Es findet sich irgendwo, am Ende der Welt, ein sagenhafter Wirbel, der Ebbe und Flut bedingt und einen kreiselnden Wassertrichter schafft, durch den man bis auf den Grund des Tausende von Klaftern tiefen Meeres schaut. Gerät ein Boot an den Rand dieser Trombe, aus der es kein Entrinnen gibt, so schraubt es die Nußschale an den Wogenmauern in so rasender Geschwindigkeit herum, daß sie trotz der Ebbe kaum sinkt, daß sie nimmer zum Grunde, aber auch nimmer nach oben gelangt, selbst wenn die Flut den irrsinnigen Schraubenzügen wieder die Richtung zum Rande weist. Und so surrt das Boot innerhalb des Trichters in Myriaden von Spiralzügen stets nur um Fingerbreite herauf und hinunter, jahrelang, Ewigkeiten lang, bis es im Kreiseln in Staub zerfällt. So kreiste, wirbelte, schraubte sich wahnwitzig mein Gehirn, auf und ab, immerzu, mit dem Blick auf den grauenhaft gähnenden und dräuenden Grund, auf den Mord- und Todesgedanken.
Einen Augenblick lang hoffte ich, herauszukommen, als ich mich in eine Schauspielerin verliebte und endlich am Ziele meiner ungeheuer in mir kochenden Brunst zu sein schien. Aber ich wußte doch inmitten des Brausens und Wirbelns das eine, immer das eine, nämlich, daß man mich verlachte. Und in den Träumen verquickte sich in mir die Begierde nach dem Besitze des Weibes mit dem Töten desselben, bis schließlich nur einzig und allein der Mordwunsch in mir vorherrschte, bis der Trieb mir den Totschläger und Dolch in die Hand führte.
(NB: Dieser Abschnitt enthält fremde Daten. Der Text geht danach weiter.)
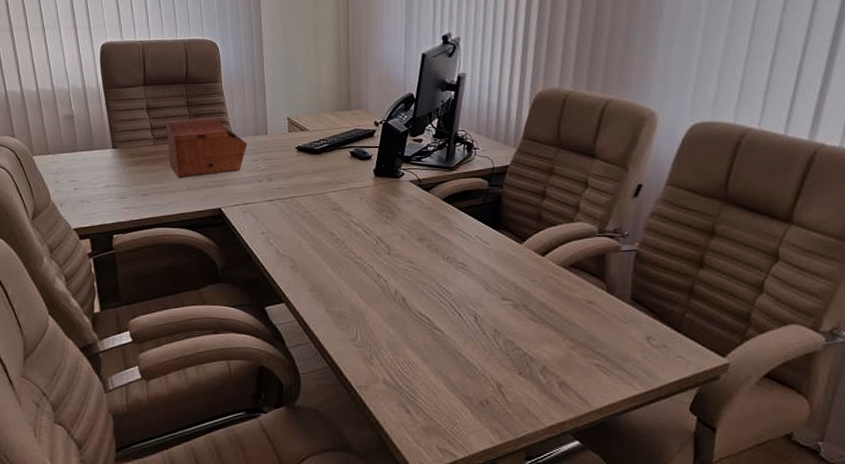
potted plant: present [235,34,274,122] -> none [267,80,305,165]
Glauben Sie an diese Erklärung, Herr Untersuchungsrichter? (Von solchen Dingen verstehen Sie ja rein nichts.) Ich selbst glaube vielleicht nicht ganz, weil ich zu gut sehe, daß ich mich damit freisprechen möchte. Aber ich weiß keine andere Deutung, habe nur diese gelernt aus all dem Wust, den mir die Psychoanalytiker bis heute boten.
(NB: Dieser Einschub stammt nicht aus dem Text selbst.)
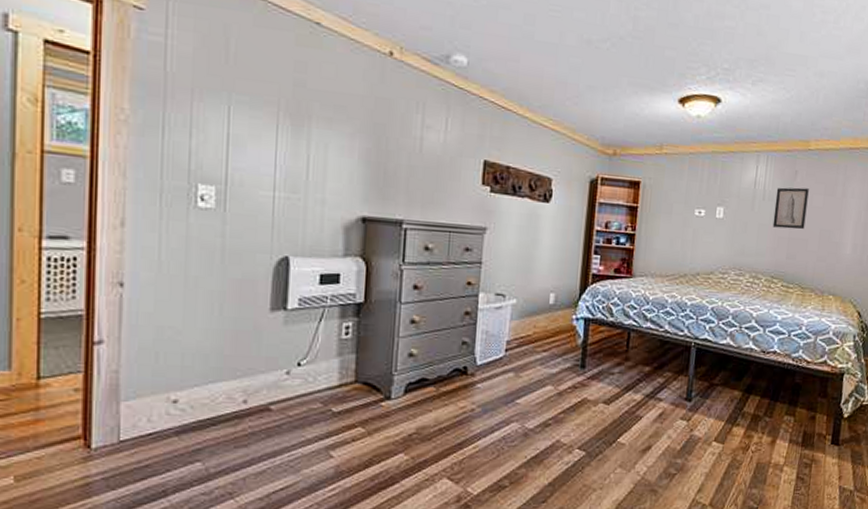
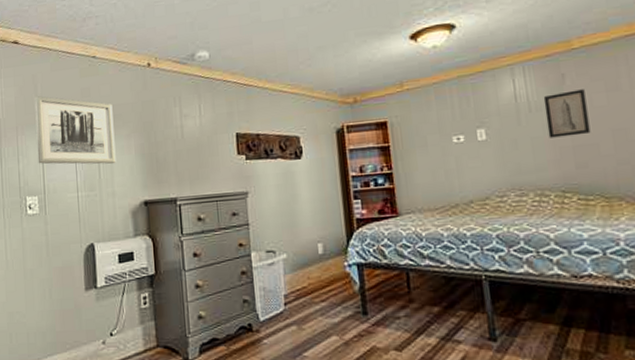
wall art: none [220,54,336,165] -> present [34,96,116,165]

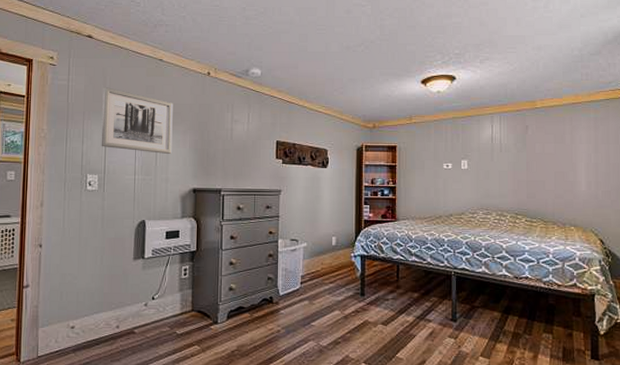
wall art: present [543,89,591,138] -> none [511,139,540,173]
Wenn Sie freilich mit Sühne spekulieren – das liegt Ihnen schon näher, nicht wahr, Herr Untersuchungsrichter? – möglicherweise muß sie auch sein – nun, Sie sollen mir nicht wieder begegnen, es sei denn, mit zerschossener Schläfe.
Die Sonne sinkt. Stoßen wir noch einmal aufs Futurum an!